The only way to prevent or improve this type of sore is to offload weight. To help Nan do so, the students created the “Tilt-o-Matic.” The device reminds Nan to tilt her wheelchair throughout the day. It also tracks the angle and duration of the tilt and alerts her when the necessary tilt time is complete.

“The ideal standard is tilting for three minutes, every thirty minutes,” explained fourth-year computer engineering major Steven Lam. “Right now, the main goal is just incorporating tilting more so into the daily routine of the residents.”

Lam and his classmates decided that tilting six times a day would be a good start for Nan.

“Our design was split into four boxes,” said fellow fourth-year student Rithvik Katikaneni. “One housed all the controller battery and main core competent technology. The second housed the gyroscope under the wheelchair, which helps track the angle of the tilt, and the third box houses all the components for the audio.”
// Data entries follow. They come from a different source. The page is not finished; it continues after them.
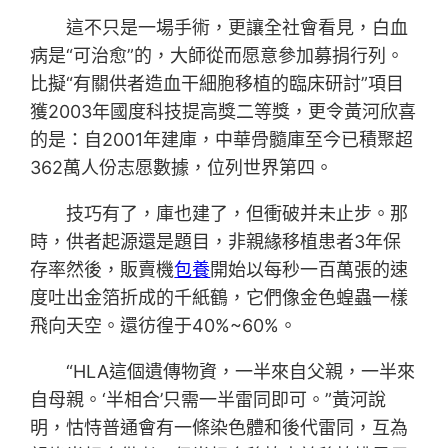
這不只是一場手術，更讓全社會看見，白血
病是“可治愈”的，大師從而愿意參加募捐行列。
比擬“有關供者造血干細胞移植的臨床研討”項目
獲2003年國度科技提高獎二等獎，更令黃河欣喜
的是：自2001年建庫，中華骨髓庫至今已積聚超
362萬人份志愿數據，位列世界第四。
技巧有了，庫也建了，但衝破并未止步。那
時，供者起源還是題目，非親緣移植患者3年保
存率然後，販賣機
包養
開始以每秒一百萬張的速
度吐出金箔折成的千紙鶴，它們像金色蝗蟲一樣
飛向天空。還彷徨于40%~60%。
“HLA這個遺傳物資，一半來自父親，一半來
自母親。‘半相合’只需一半雷同即可。”黃河說
明，怙恃普通會有一條染色體和後代雷同，互為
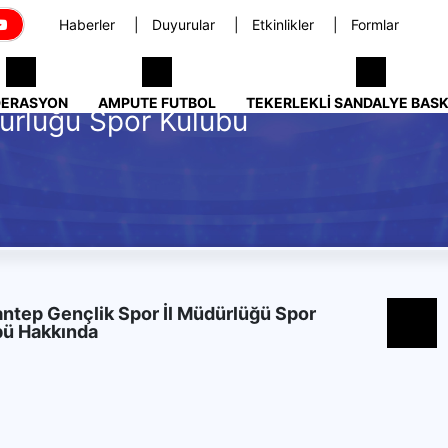
Haberler
Duyurular
Etkinlikler
Formlar
DERASYON
AMPUTE FUTBOL
TEKERLEKLI SANDALYE BAS
ürlüğü Spor Kulübü
ntep Gençlik Spor İl Müdürlüğü Spor
bü Hakkında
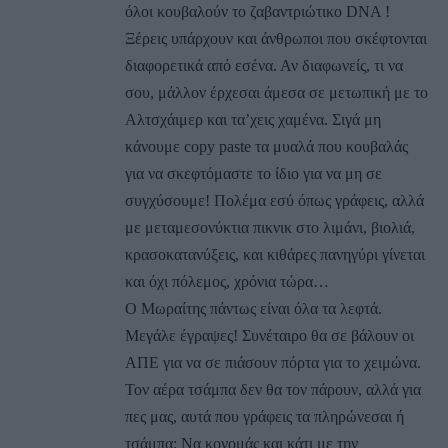
όλοι κουβαλούν το ζαβαντριώτικο DNA !
Ξέρεις υπάρχουν και άνθρωποι που σκέφτονται
διαφορετικά από εσένα. Αν διαφωνείς, τι να
σου, μάλλον έρχεσαι άμεσα σε μετωπική με το
Αλτσχάιμερ και τα’χεις χαμένα. Σιγά μη
κάνουμε copy paste τα μυαλά που κουβαλάς
για να σκεφτόμαστε το ίδιο για να μη σε
συγχύσουμε! Πολέμα εσύ όπως γράφεις, αλλά
με μεταμεσονύκτια πικνικ στο λιμάνι, βιολιά,
κρασοκατανύξεις, και κιθάρες πανηγύρι γίνεται
και όχι πόλεμος, χρόνια τώρα…
Ο Μωραίτης πάντως είναι όλα τα λεφτά.
Μεγάλε έγραψες! Συνέταιρο θα σε βάλουν οι
ΑΠΕ για να σε πιάσουν πόρτα για το χειμώνα.
Τον αέρα τσάμπα δεν θα τον πάρουν, αλλά για
πες μας, αυτά που γράφεις τα πληρώνεσαι ή
τσάμπα; Να κονομάς και κάτι με την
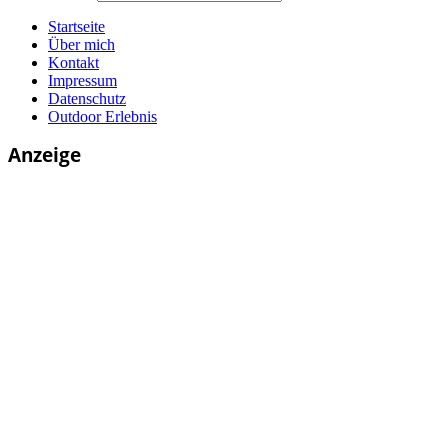
Startseite
Über mich
Kontakt
Impressum
Datenschutz
Outdoor Erlebnis
Anzeige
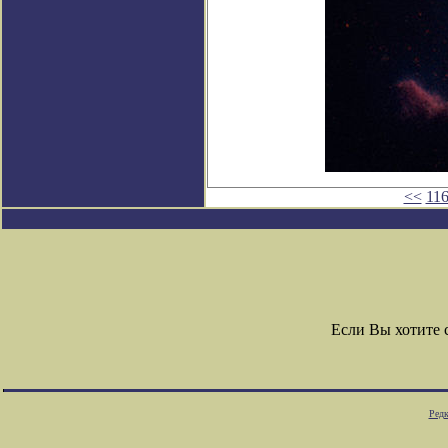
<<
11
Если Вы хотите
Редк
He added, “The last box is the one right in front of the left armrest of the wheelchair. It houses one large star, which essentially gives the user the reminder that it is time to tilt by blinking. Then there are six little stars underneath it that they collect every time they perform a tilt.”

The students hope the low-cost device will improve Nan’s day-to-day quality of life. “A lot of times when we work in a co-op or on random class projects, it’s usually a project that kind of has loose ends; we don’t know if it ever becomes something or it is ever useful,” said Ishaan Jhawar, also a fourth-year student. With respect to this production, he said, “it’s exciting to see the fruits of our labor.”